* _Dataset items_

((

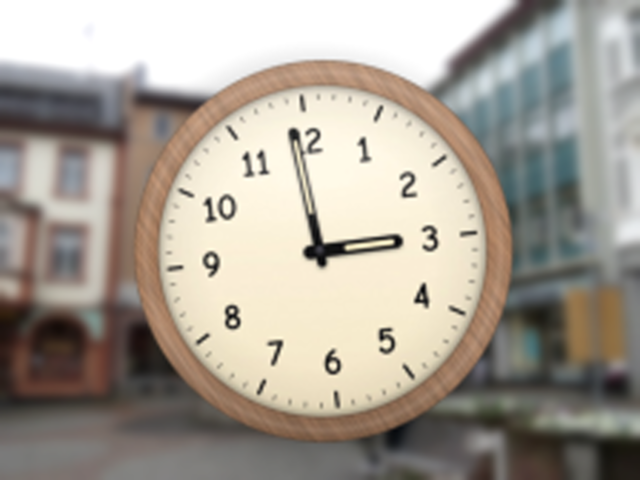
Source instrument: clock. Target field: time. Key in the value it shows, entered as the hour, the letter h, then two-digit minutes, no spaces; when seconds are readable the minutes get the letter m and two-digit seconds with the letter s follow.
2h59
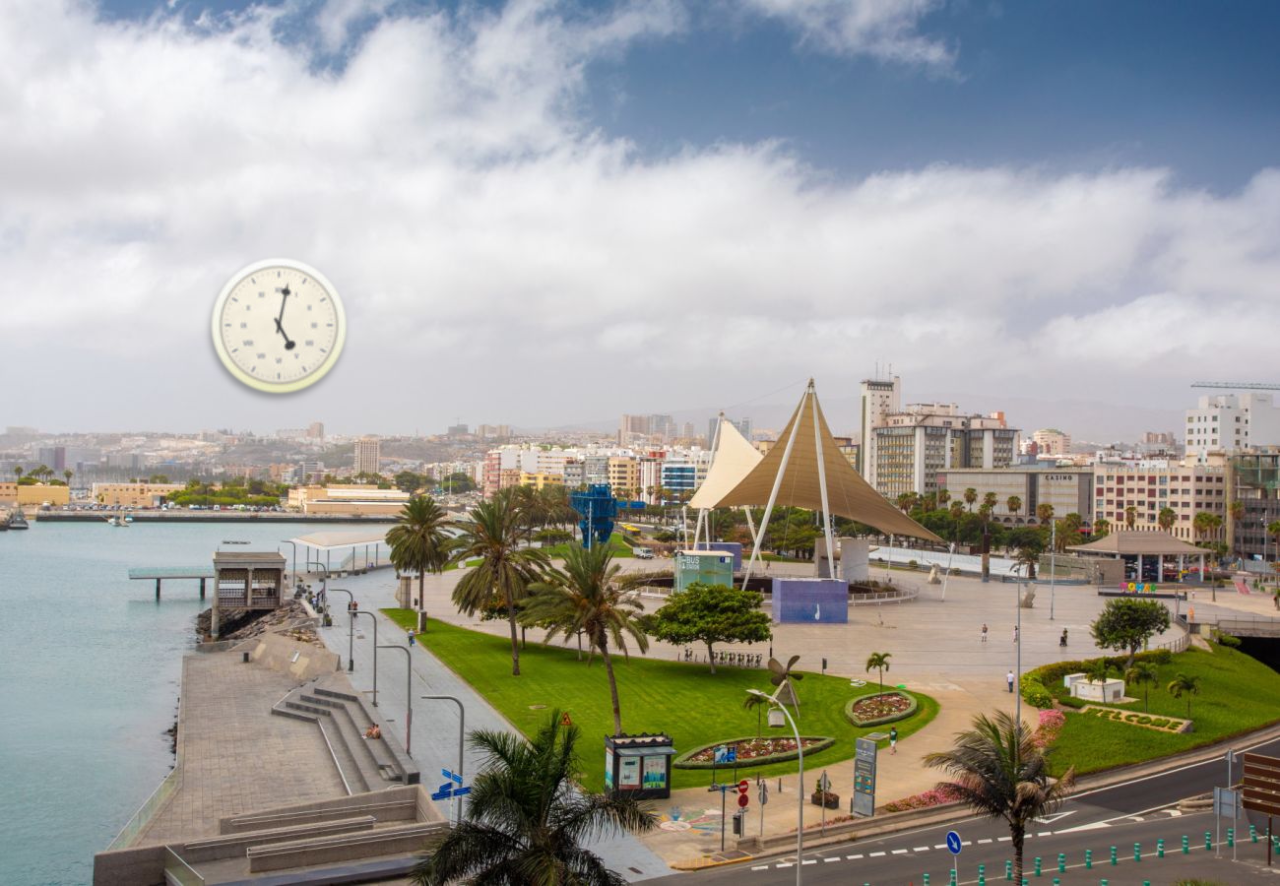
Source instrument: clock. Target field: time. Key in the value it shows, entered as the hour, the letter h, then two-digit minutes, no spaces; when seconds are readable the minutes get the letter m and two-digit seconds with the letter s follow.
5h02
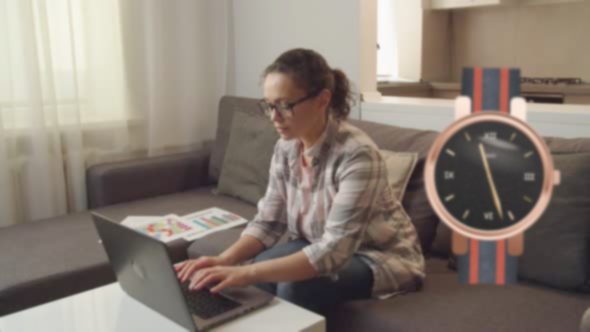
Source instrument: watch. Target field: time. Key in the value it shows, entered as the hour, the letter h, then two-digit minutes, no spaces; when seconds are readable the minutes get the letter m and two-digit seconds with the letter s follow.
11h27
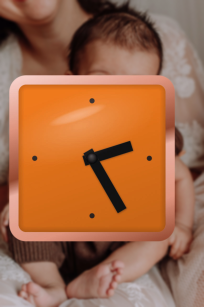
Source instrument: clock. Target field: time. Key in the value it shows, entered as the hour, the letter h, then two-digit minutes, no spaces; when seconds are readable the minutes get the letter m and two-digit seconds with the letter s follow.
2h25
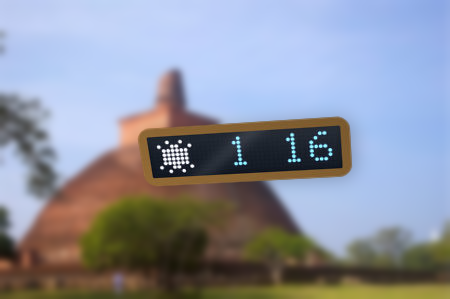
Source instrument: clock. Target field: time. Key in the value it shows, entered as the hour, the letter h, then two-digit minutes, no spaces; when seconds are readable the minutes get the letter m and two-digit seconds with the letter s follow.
1h16
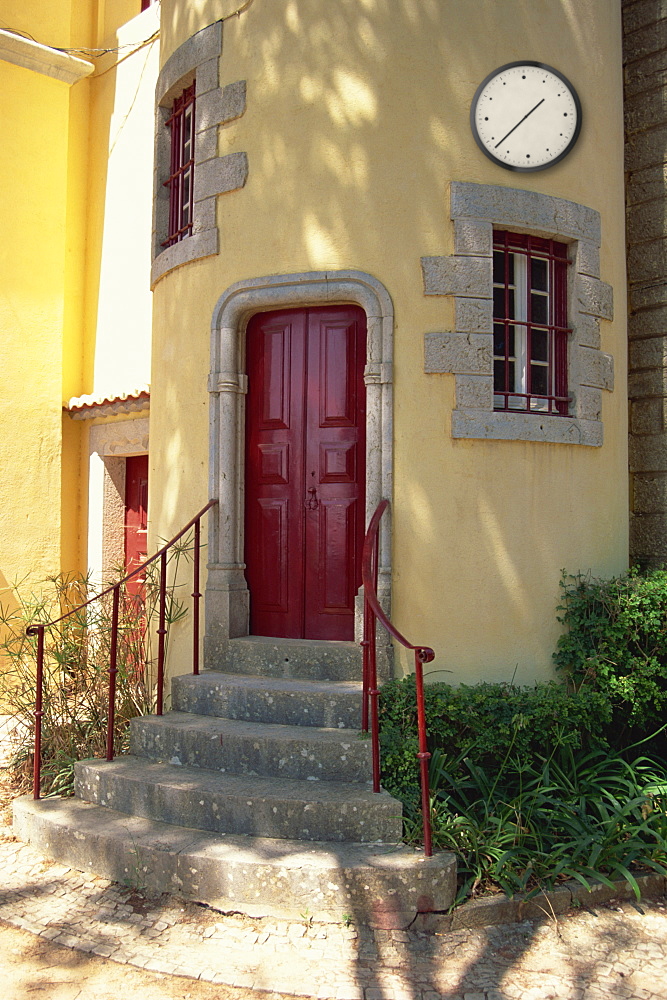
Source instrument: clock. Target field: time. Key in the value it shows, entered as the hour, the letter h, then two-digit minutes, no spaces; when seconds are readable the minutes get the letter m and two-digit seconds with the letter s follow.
1h38
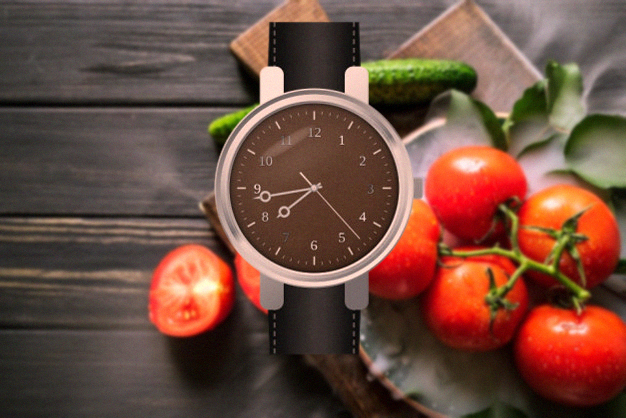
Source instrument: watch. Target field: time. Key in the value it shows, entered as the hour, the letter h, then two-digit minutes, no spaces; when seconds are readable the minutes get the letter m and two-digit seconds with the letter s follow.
7h43m23s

))

* _What to work on_
Repeat every line above word for word, and leave the pictures out.

* _Solved exercise_
Source instrument: clock. Target field: time. Key in the value it shows, entered as the hour, the letter h, then two-digit minutes, no spaces; when seconds are readable the minutes get the letter m and two-digit seconds with the letter s follow.
2h59
Source instrument: clock. Target field: time. Key in the value it shows, entered as the hour, the letter h, then two-digit minutes, no spaces; when seconds are readable the minutes get the letter m and two-digit seconds with the letter s follow.
5h02
Source instrument: watch. Target field: time. Key in the value it shows, entered as the hour, the letter h, then two-digit minutes, no spaces; when seconds are readable the minutes get the letter m and two-digit seconds with the letter s follow.
11h27
Source instrument: clock. Target field: time. Key in the value it shows, entered as the hour, the letter h, then two-digit minutes, no spaces; when seconds are readable the minutes get the letter m and two-digit seconds with the letter s follow.
2h25
Source instrument: clock. Target field: time. Key in the value it shows, entered as the hour, the letter h, then two-digit minutes, no spaces; when seconds are readable the minutes get the letter m and two-digit seconds with the letter s follow.
1h16
Source instrument: clock. Target field: time. Key in the value it shows, entered as the hour, the letter h, then two-digit minutes, no spaces; when seconds are readable the minutes get the letter m and two-digit seconds with the letter s follow.
1h38
Source instrument: watch. Target field: time. Key in the value it shows, entered as the hour, the letter h, then two-digit minutes, no spaces; when seconds are readable the minutes get the letter m and two-digit seconds with the letter s follow.
7h43m23s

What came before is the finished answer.